→ **Instructions for the task**:
Exactly how many lines in the data below contain the string "assign"? Give that number and nothing else.

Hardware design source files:
*-*-*

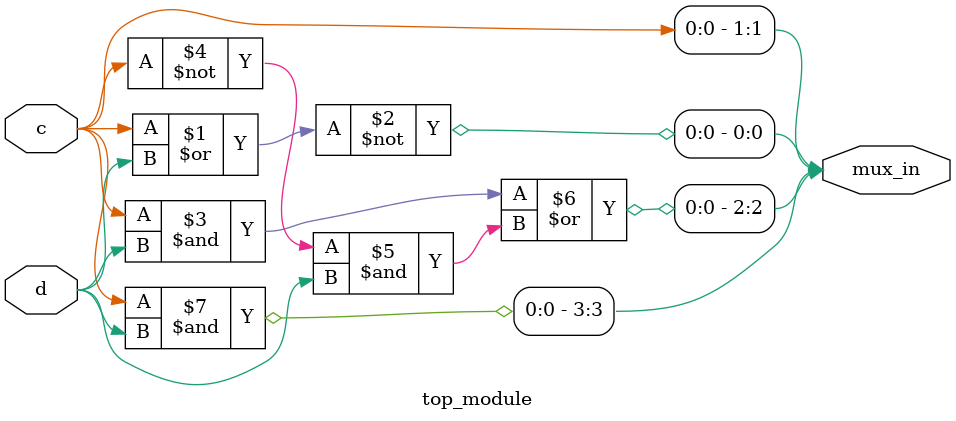
<source format=sv>
module top_module (
    input c,
    input d,
    output [3:0] mux_in
);

    assign mux_in[0] = ~(c | d);
    assign mux_in[1] = c;
    assign mux_in[2] = (c & d) | (~c & d);
    assign mux_in[3] = (c & d);

endmodule

</source>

*-*-*

→ **Result of this task**:
4